Segment Start: RECORDS PROVIDED
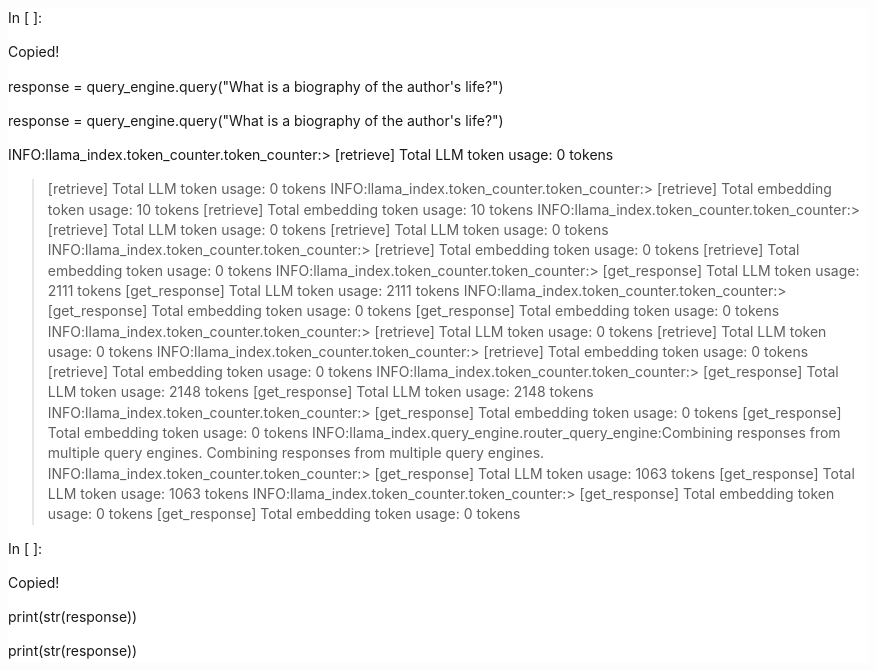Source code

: In \[ \]:

Copied!

response \= query\_engine.query("What is a biography of the author's life?")

response = query\_engine.query("What is a biography of the author's life?")

INFO:llama\_index.token\_counter.token\_counter:> \[retrieve\] Total LLM token usage: 0 tokens
> \[retrieve\] Total LLM token usage: 0 tokens
INFO:llama\_index.token\_counter.token\_counter:> \[retrieve\] Total embedding token usage: 10 tokens
> \[retrieve\] Total embedding token usage: 10 tokens
INFO:llama\_index.token\_counter.token\_counter:> \[retrieve\] Total LLM token usage: 0 tokens
> \[retrieve\] Total LLM token usage: 0 tokens
INFO:llama\_index.token\_counter.token\_counter:> \[retrieve\] Total embedding token usage: 0 tokens
> \[retrieve\] Total embedding token usage: 0 tokens
INFO:llama\_index.token\_counter.token\_counter:> \[get\_response\] Total LLM token usage: 2111 tokens
> \[get\_response\] Total LLM token usage: 2111 tokens
INFO:llama\_index.token\_counter.token\_counter:> \[get\_response\] Total embedding token usage: 0 tokens
> \[get\_response\] Total embedding token usage: 0 tokens
INFO:llama\_index.token\_counter.token\_counter:> \[retrieve\] Total LLM token usage: 0 tokens
> \[retrieve\] Total LLM token usage: 0 tokens
INFO:llama\_index.token\_counter.token\_counter:> \[retrieve\] Total embedding token usage: 0 tokens
> \[retrieve\] Total embedding token usage: 0 tokens
INFO:llama\_index.token\_counter.token\_counter:> \[get\_response\] Total LLM token usage: 2148 tokens
> \[get\_response\] Total LLM token usage: 2148 tokens
INFO:llama\_index.token\_counter.token\_counter:> \[get\_response\] Total embedding token usage: 0 tokens
> \[get\_response\] Total embedding token usage: 0 tokens
INFO:llama\_index.query\_engine.router\_query\_engine:Combining responses from multiple query engines.
Combining responses from multiple query engines.
INFO:llama\_index.token\_counter.token\_counter:> \[get\_response\] Total LLM token usage: 1063 tokens
> \[get\_response\] Total LLM token usage: 1063 tokens
INFO:llama\_index.token\_counter.token\_counter:> \[get\_response\] Total embedding token usage: 0 tokens
> \[get\_response\] Total embedding token usage: 0 tokens

In \[ \]:

Copied!

print(str(response))

print(str(response))
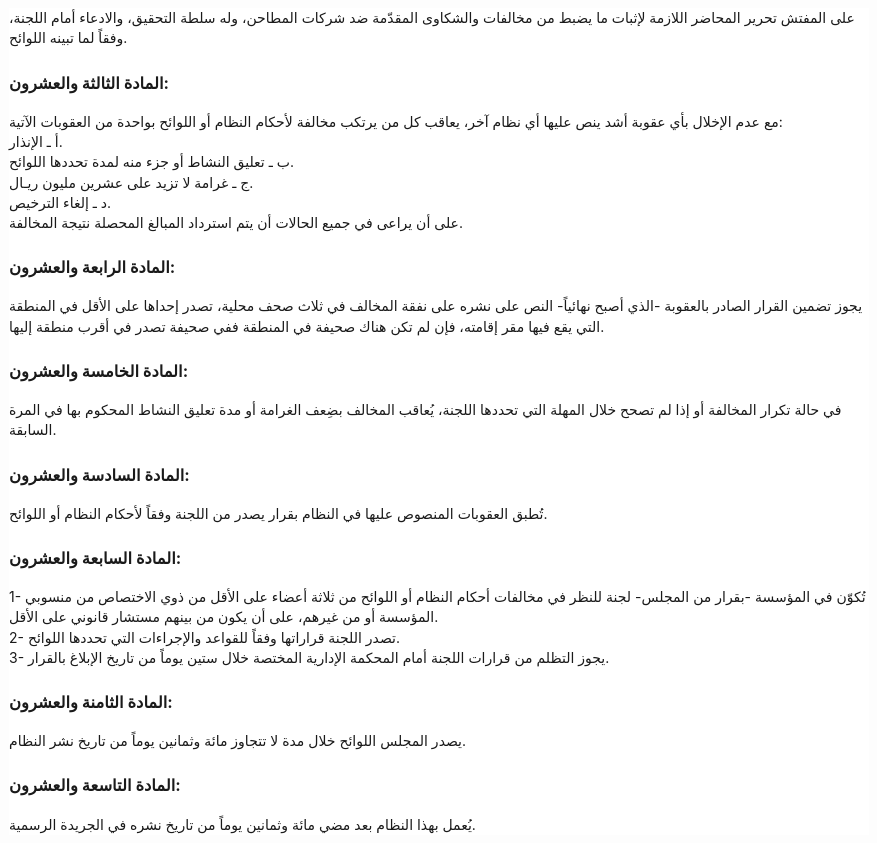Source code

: على المفتش تحرير المحاضر اللازمة لإثبات ما يضبط من مخالفات والشكاوى المقدّمة ضد شركات المطاحن، وله سلطة التحقيق، والادعاء أمام اللجنة، وفقاً لما تبينه اللوائح.

### المادة الثالثة والعشرون:

مع عدم الإخلال بأي عقوبة أشد ينص عليها أي نظام آخر، يعاقب كل من يرتكب مخالفة لأحكام النظام أو اللوائح بواحدة من العقوبات الآتية:  
أ ـ الإنذار.  
ب ـ تعليق النشاط أو جزء منه لمدة تحددها اللوائح.  
ج ـ غرامة لا تزيد على عشرين مليون ريـال.   
د ـ إلغاء الترخيص.  
على أن يراعى في جميع الحالات أن يتم استرداد المبالغ المحصلة نتيجة المخالفة.

### المادة الرابعة والعشرون:

يجوز تضمين القرار الصادر بالعقوبة -الذي أصبح نهائياً- النص على نشره على نفقة المخالف في ثلاث صحف محلية، تصدر إحداها على الأقل في المنطقة التي يقع فيها مقر إقامته، فإن لم تكن هناك صحيفة في المنطقة ففي صحيفة تصدر في أقرب منطقة إليها.

### المادة الخامسة والعشرون:

في حالة تكرار المخالفة أو إذا لم تصحح خلال المهلة التي تحددها اللجنة، يُعاقب المخالف بضِعف الغرامة أو مدة تعليق النشاط المحكوم بها في المرة السابقة.

### المادة السادسة والعشرون:

تُطبق العقوبات المنصوص عليها في النظام بقرار يصدر من اللجنة وفقاً لأحكام النظام أو اللوائح.

### المادة السابعة والعشرون:

1- تُكوّن في المؤسسة -بقرار من المجلس- لجنة للنظر في مخالفات أحكام النظام أو اللوائح من ثلاثة أعضاء على الأقل من ذوي الاختصاص من منسوبي المؤسسة أو من غيرهم، على أن يكون من بينهم مستشار قانوني على الأقل.  
2- تصدر اللجنة قراراتها وفقاً للقواعد والإجراءات التي تحددها اللوائح.  
3- يجوز التظلم من قرارات اللجنة أمام المحكمة الإدارية المختصة خلال ستين يوماً من تاريخ الإبلاغ بالقرار.

### المادة الثامنة والعشرون:

يصدر المجلس اللوائح خلال مدة لا تتجاوز مائة وثمانين يوماً من تاريخ نشر النظام.

### المادة التاسعة والعشرون:

يُعمل بهذا النظام بعد مضي مائة وثمانين يوماً من تاريخ نشره في الجريدة الرسمية. 
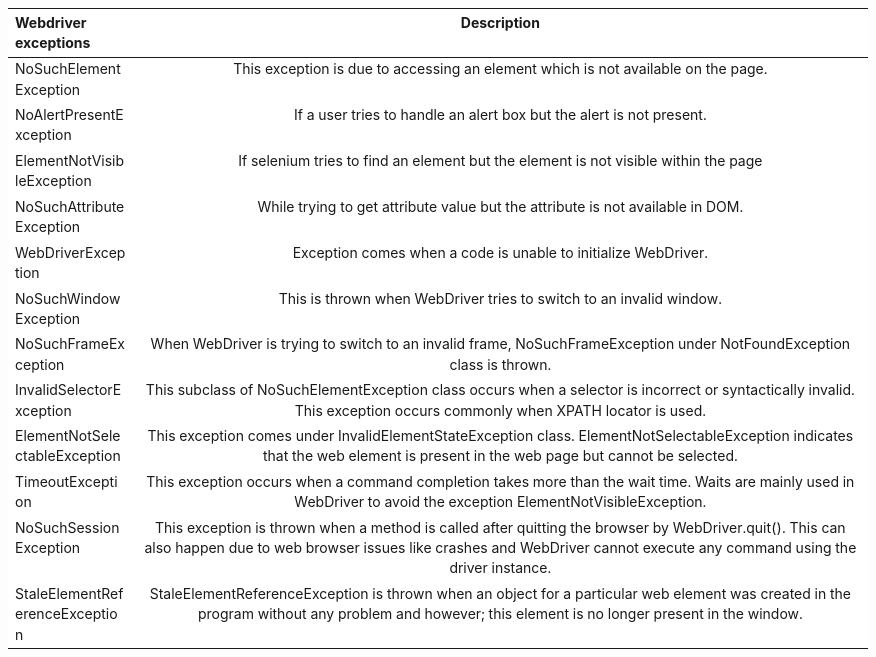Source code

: | Webdriver exceptions    				  | Description         																		 | 
| :---         			  				   |     :---:      																			 |
| NoSuchElementException                  | This exception is due to accessing an element which is not available on the page.            | 
| NoAlertPresentException                 | If a user tries to handle an alert box but the alert is not present.                         | 
| ElementNotVisibleException              | If selenium tries to find an element but the element is not visible within the page          | 
| NoSuchAttributeException                | While trying to get attribute value but the attribute is not available in DOM.               | 
| WebDriverException                      | Exception comes when a code is unable to initialize WebDriver.                               | 
| NoSuchWindowException                   | This is thrown when WebDriver tries to switch to an invalid window.                          | 
| NoSuchFrameException                    | When WebDriver is trying to switch to an invalid frame, NoSuchFrameException under NotFoundException class is thrown.                                                                                                                               | 
| InvalidSelectorException                | This subclass of NoSuchElementException class occurs when a selector is incorrect or syntactically invalid. This exception occurs commonly when XPATH locator is used.																	             |
| ElementNotSelectableException           | This exception comes under InvalidElementStateException class. ElementNotSelectableException indicates that the web element is present in the web page but cannot be selected.															             |
| TimeoutException                        | This exception occurs when a command completion takes more than the wait time. Waits are mainly used in WebDriver to avoid the exception ElementNotVisibleException.																             |
| NoSuchSessionException                  | This exception is thrown when a method is called after quitting the browser by WebDriver.quit(). This can also happen due to web browser issues like crashes and WebDriver cannot execute any command using the driver instance.	               |
| StaleElementReferenceException          | StaleElementReferenceException is thrown when an object for a particular web element was created in the program without any problem and however; this element is no longer present in the window. 									             |


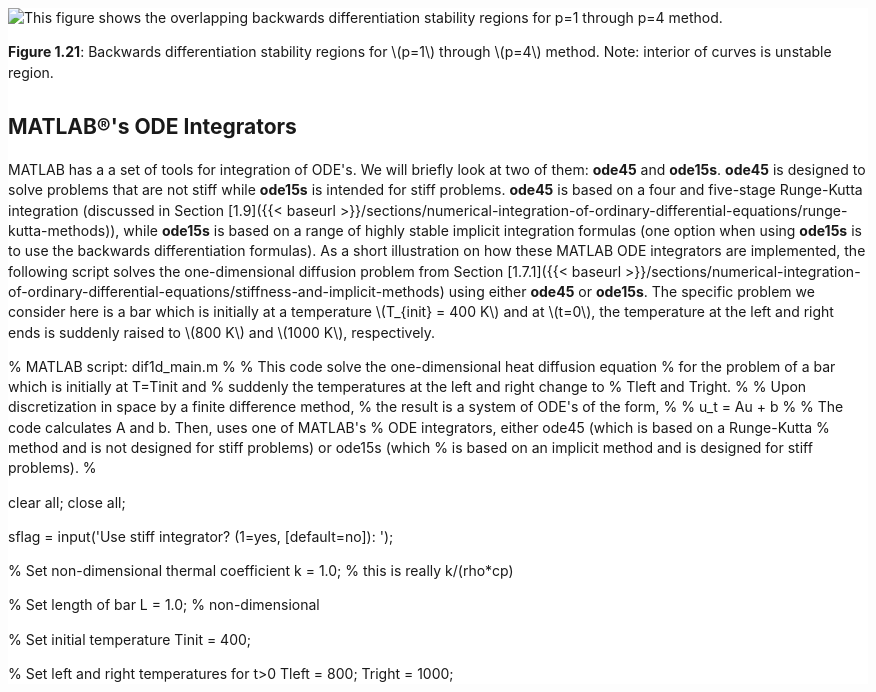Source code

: ![This figure shows the overlapping backwards differentiation stability regions for p=1 through p=4 method.](/coursemedia/16-90-computational-methods-in-aerospace-engineering-spring-2014/3dabc32c84284e1f722abfd3244e215f_bd_stab.png)

**Figure 1.21**: Backwards differentiation stability regions for \\(p=1\\) through \\(p=4\\) method. Note: interior of curves is unstable region.

MATLAB®'s ODE Integrators
-------------------------

MATLAB has a a set of tools for integration of ODE's. We will briefly look at two of them: **ode45** and **ode15s**. **ode45** is designed to solve problems that are not stiff while **ode15s** is intended for stiff problems. **ode45** is based on a four and five-stage Runge-Kutta integration (discussed in Section [1.9]({{< baseurl >}}/sections/numerical-integration-of-ordinary-differential-equations/runge-kutta-methods)), while **ode15s** is based on a range of highly stable implicit integration formulas (one option when using **ode15s** is to use the backwards differentiation formulas). As a short illustration on how these MATLAB ODE integrators are implemented, the following script solves the one-dimensional diffusion problem from Section [1.7.1]({{< baseurl >}}/sections/numerical-integration-of-ordinary-differential-equations/stiffness-and-implicit-methods) using either **ode45** or **ode15s**. The specific problem we consider here is a bar which is initially at a temperature \\(T\_{init} = 400 K\\) and at \\(t=0\\), the temperature at the left and right ends is suddenly raised to \\(800 K\\) and \\(1000 K\\), respectively.

% MATLAB script: dif1d\_main.m
%
% This code solve the one-dimensional heat diffusion equation
% for the problem of a bar which is initially at T=Tinit and
% suddenly the temperatures at the left and right change to
% Tleft and Tright.
%
% Upon discretization in space by a finite difference method,
% the result is a system of ODE's of the form,
%
% u\_t = Au + b
%
% The code calculates A and b.  Then, uses one of MATLAB's
% ODE integrators, either ode45 (which is based on a Runge-Kutta
% method and is not designed for stiff problems) or ode15s (which
% is based on an implicit method and is designed for stiff problems).
%

clear all; close all;

sflag = input('Use stiff integrator? (1=yes, \[default=no\]): ');

% Set non-dimensional thermal coefficient
k   = 1.0; % this is really k/(rho\*cp)

% Set length of bar
L = 1.0; % non-dimensional

% Set initial temperature
Tinit = 400;

% Set left and right temperatures for t>0
Tleft = 800;
Tright = 1000;
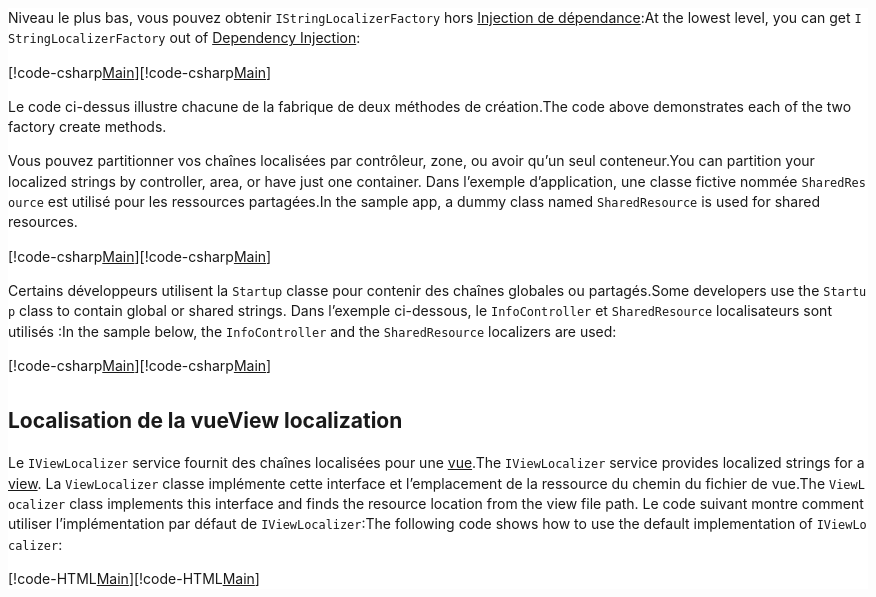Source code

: <span data-ttu-id="b30d1-136">Niveau le plus bas, vous pouvez obtenir `IStringLocalizerFactory` hors [Injection de dépendance](dependency-injection.md):</span><span class="sxs-lookup"><span data-stu-id="b30d1-136">At the lowest level, you can get `IStringLocalizerFactory` out of [Dependency Injection](dependency-injection.md):</span></span>

<span data-ttu-id="b30d1-137">[!code-csharp[Main](localization/sample/Controllers/TestController.cs?start=9&end=26&highlight=7-13)]</span><span class="sxs-lookup"><span data-stu-id="b30d1-137">[!code-csharp[Main](localization/sample/Controllers/TestController.cs?start=9&end=26&highlight=7-13)]</span></span>

<span data-ttu-id="b30d1-138">Le code ci-dessus illustre chacune de la fabrique de deux méthodes de création.</span><span class="sxs-lookup"><span data-stu-id="b30d1-138">The code above demonstrates each of the two factory create methods.</span></span>

<span data-ttu-id="b30d1-139">Vous pouvez partitionner vos chaînes localisées par contrôleur, zone, ou avoir qu’un seul conteneur.</span><span class="sxs-lookup"><span data-stu-id="b30d1-139">You can partition your localized strings by controller, area, or have just one container.</span></span> <span data-ttu-id="b30d1-140">Dans l’exemple d’application, une classe fictive nommée `SharedResource` est utilisé pour les ressources partagées.</span><span class="sxs-lookup"><span data-stu-id="b30d1-140">In the sample app, a dummy class named `SharedResource` is used for shared resources.</span></span>

<span data-ttu-id="b30d1-141">[!code-csharp[Main](localization/sample/Resources/SharedResource.cs)]</span><span class="sxs-lookup"><span data-stu-id="b30d1-141">[!code-csharp[Main](localization/sample/Resources/SharedResource.cs)]</span></span>

<span data-ttu-id="b30d1-142">Certains développeurs utilisent la `Startup` classe pour contenir des chaînes globales ou partagés.</span><span class="sxs-lookup"><span data-stu-id="b30d1-142">Some developers use the `Startup` class to contain global or shared strings.</span></span>  <span data-ttu-id="b30d1-143">Dans l’exemple ci-dessous, le `InfoController` et `SharedResource` localisateurs sont utilisés :</span><span class="sxs-lookup"><span data-stu-id="b30d1-143">In the sample below, the `InfoController` and the `SharedResource` localizers are used:</span></span>

<span data-ttu-id="b30d1-144">[!code-csharp[Main](localization/sample/Controllers/InfoController.cs?range=9-26)]</span><span class="sxs-lookup"><span data-stu-id="b30d1-144">[!code-csharp[Main](localization/sample/Controllers/InfoController.cs?range=9-26)]</span></span>

## <a name="view-localization"></a><span data-ttu-id="b30d1-145">Localisation de la vue</span><span class="sxs-lookup"><span data-stu-id="b30d1-145">View localization</span></span>

<span data-ttu-id="b30d1-146">Le `IViewLocalizer` service fournit des chaînes localisées pour une [vue](http://docs.asp.net/projects/mvc/en/latest/views/index.html).</span><span class="sxs-lookup"><span data-stu-id="b30d1-146">The `IViewLocalizer` service provides localized strings for a [view](http://docs.asp.net/projects/mvc/en/latest/views/index.html).</span></span> <span data-ttu-id="b30d1-147">La `ViewLocalizer` classe implémente cette interface et l’emplacement de la ressource du chemin du fichier de vue.</span><span class="sxs-lookup"><span data-stu-id="b30d1-147">The `ViewLocalizer` class implements this interface and finds the resource location from the view file path.</span></span> <span data-ttu-id="b30d1-148">Le code suivant montre comment utiliser l’implémentation par défaut de `IViewLocalizer`:</span><span class="sxs-lookup"><span data-stu-id="b30d1-148">The following code shows how to use the default implementation of `IViewLocalizer`:</span></span>

<span data-ttu-id="b30d1-149">[!code-HTML[Main](localization/sample/Views/Home/About.cshtml)]</span><span class="sxs-lookup"><span data-stu-id="b30d1-149">[!code-HTML[Main](localization/sample/Views/Home/About.cshtml)]</span></span>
Segment End: RECORDS PROVIDED
• WHAT IS EXPECTED: How many lines in the items above contain the string "Controllers"? Case counts. Give only the number.

• RESPONSE FOR THIS EXERCISE: 2